Amour
Michael Haneke, de sombere chroniqueur van het menselijke noodlot, heeft na het ontnuchterende meesterwerk Das Weisse Band alweer een film afgeleverd die je treft als een vuistslag in het gezicht.
Met zijn statische, genadeloos observerende camera volgt hij een hoogbejaard koppel in hun Parijse flat. Het zijn gedistingeerde mensen, cultuurliefhebbers met een rijpe portie savoir-vivre in hun oude botten. Tot de vrouw een beroerte krijgt, hulpbehoevend wordt en de naderende dood het koppel steeds meer in een wurggreep neemt. Hun wereld vernauwt tot een aantal onvermijdelijke dagelijkse rituelen. Leven wordt overleven.
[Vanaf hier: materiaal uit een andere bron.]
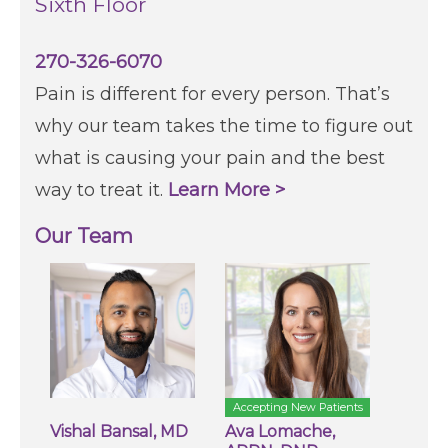
Sixth Floor
270-326-6070
Pain is different for every person. That’s
why our team takes the time to figure out
what is causing your pain and the best
way to treat it.
Learn More >
Our Team
Accepting New Patients
Vishal Bansal, MD
Ava Lomache,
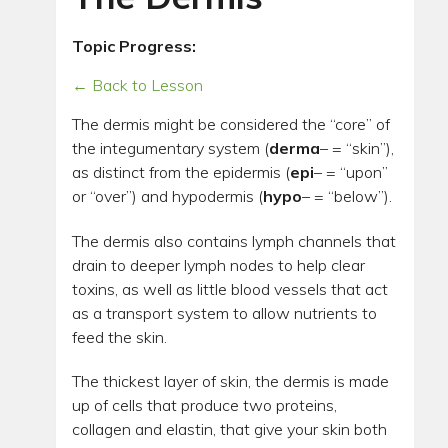
Topic Progress:
← Back to Lesson
The dermis might be considered the “core” of
the integumentary system (
derma
– = “skin”),
as distinct from the epidermis (
epi
– = “upon”
or “over”) and hypodermis (
hypo
– = “below”).
The dermis also contains lymph channels that
drain to deeper lymph nodes to help clear
toxins, as well as little blood vessels that act
as a transport system to allow nutrients to
feed the skin.
The thickest layer of skin, the dermis is made
up of cells that produce two proteins,
collagen and elastin, that give your skin both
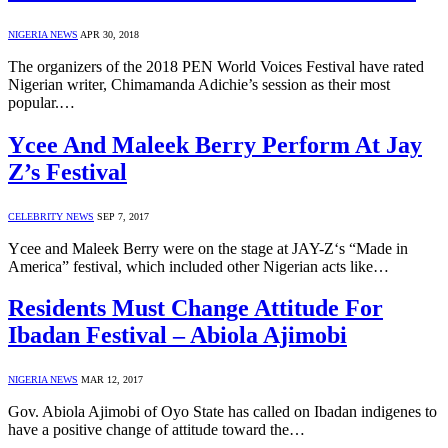
NIGERIA NEWS
APR 30, 2018
The organizers of the 2018 PEN World Voices Festival have rated
Nigerian writer, Chimamanda Adichie’s session as their most
popular.…
Ycee And Maleek Berry Perform At Jay
Z’s Festival
CELEBRITY NEWS
SEP 7, 2017
Ycee and Maleek Berry were on the stage at JAY-Z‘s “Made in
America” festival, which included other Nigerian acts like…
Residents Must Change Attitude For
Ibadan Festival – Abiola Ajimobi
NIGERIA NEWS
MAR 12, 2017
Gov. Abiola Ajimobi of Oyo State has called on Ibadan indigenes to
have a positive change of attitude toward the…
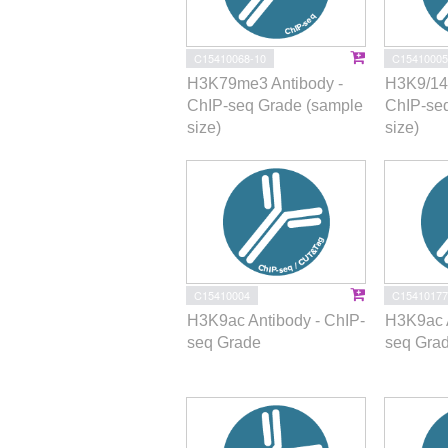
C15410068-10
C15410005
H3K79me3 Antibody -
H3K9/14a
ChIP-seq Grade (sample
ChIP-se
size)
size)
C15410004
C15410177
H3K9ac Antibody - ChIP-
H3K9ac A
seq Grade
seq Gra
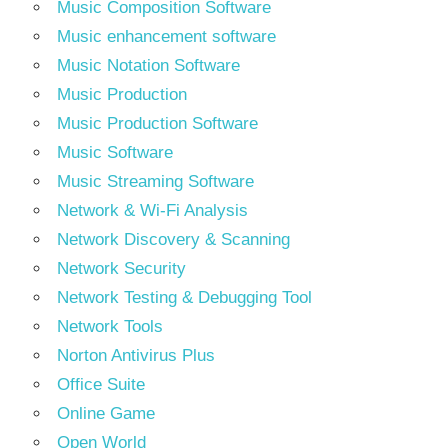
Music Composition Software
Music enhancement software
Music Notation Software
Music Production
Music Production Software
Music Software
Music Streaming Software
Network & Wi-Fi Analysis
Network Discovery & Scanning
Network Security
Network Testing & Debugging Tool
Network Tools
Norton Antivirus Plus
Office Suite
Online Game
Open World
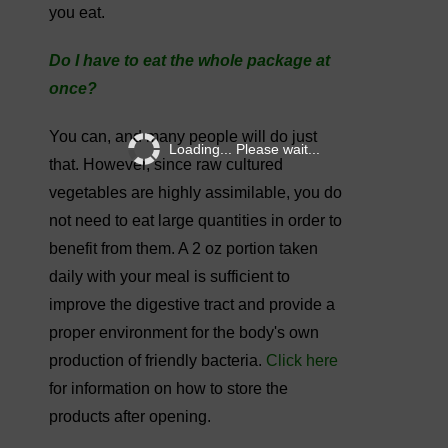
you eat.
Do I have to eat the whole package at
once?
You can, and many people will do just
Loading... Please wait...
that. However, since raw cultured
vegetables are highly assimilable, you do
not need to eat large quantities in order to
benefit from them. A 2 oz portion taken
daily with your meal is sufficient to
improve the digestive tract and provide a
proper environment for the body's own
production of friendly bacteria.
Click here
for information on how to store the
products after opening.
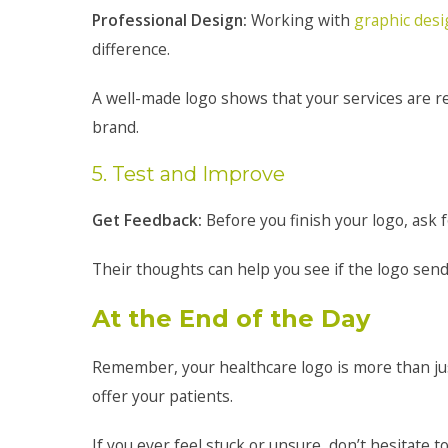
Professional Design:
Working with
graphic des
difference.
A well-made logo shows that your services are rel
brand.
5. Test and Improve
Get Feedback:
Before you finish your logo, ask f
Their thoughts can help you see if the logo sends
At the End of the Day
Remember, your healthcare logo is more than just
offer your patients.
If you ever feel stuck or unsure, don’t hesitate 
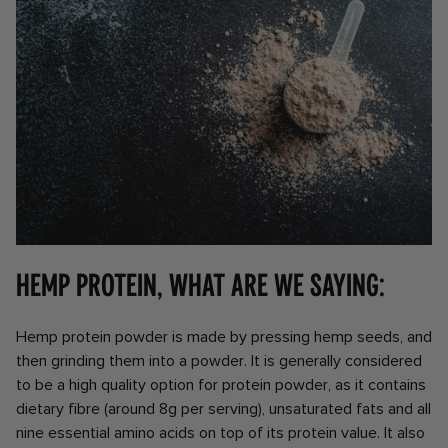
Hemp Protein, what are we saying:
Hemp protein powder is made by pressing hemp seeds, and
then grinding them into a powder. It is generally considered
to be a high quality option for protein powder, as it contains
dietary fibre (around 8g per serving), unsaturated fats and all
nine essential amino acids on top of its protein value. It also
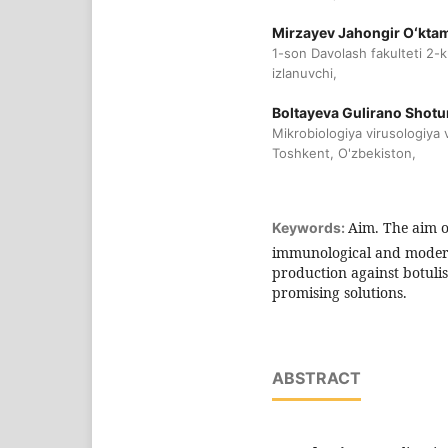
Mirzayev Jahongir Oʻktam
1-son Davolash fakulteti 2-
izlanuvchi,
Boltayeva Gulirano Shot
Mikrobiologiya virusologiya
Toshkent, O'zbekiston,
Aim. The aim of
Keywords:
immunological and modern 
production against botulis
promising solutions.
ABSTRACT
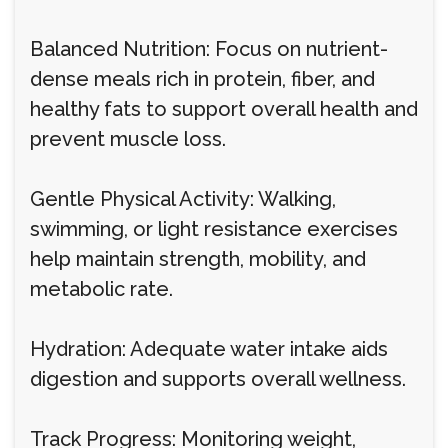
Balanced Nutrition: Focus on nutrient-
dense meals rich in protein, fiber, and
healthy fats to support overall health and
prevent muscle loss.
Gentle Physical Activity: Walking,
swimming, or light resistance exercises
help maintain strength, mobility, and
metabolic rate.
Hydration: Adequate water intake aids
digestion and supports overall wellness.
Track Progress: Monitoring weight,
In de handen van een andere regisseur had dit een melodrama kunnen worden over onvoorwaardelijke liefde tussen levenspartners, maar dan ken je Haneke nog niet. Hij ontleedt de Liefde uit de titel met een scalpel, tot enkel nog een skelet overblijft, een aanpak die recht naar de keel grijpt. Op den duur komen de muren van het appartement op je af, middels een magistrale reeks shots van de landschapsschilderijen die de man en vrouw gedurende hun leven hebben verzameld. Ze verbeelden de afgesloten buitenwereld, die voor deze mensen neerkomt op een ingekaderd verleden. Amour, dit jaar winnaar van de Gouden Palm in Cannes, is een ijzingwekkend sterke film die de eindigheid van het leven zonder enige verbloeming tastbaar maakt.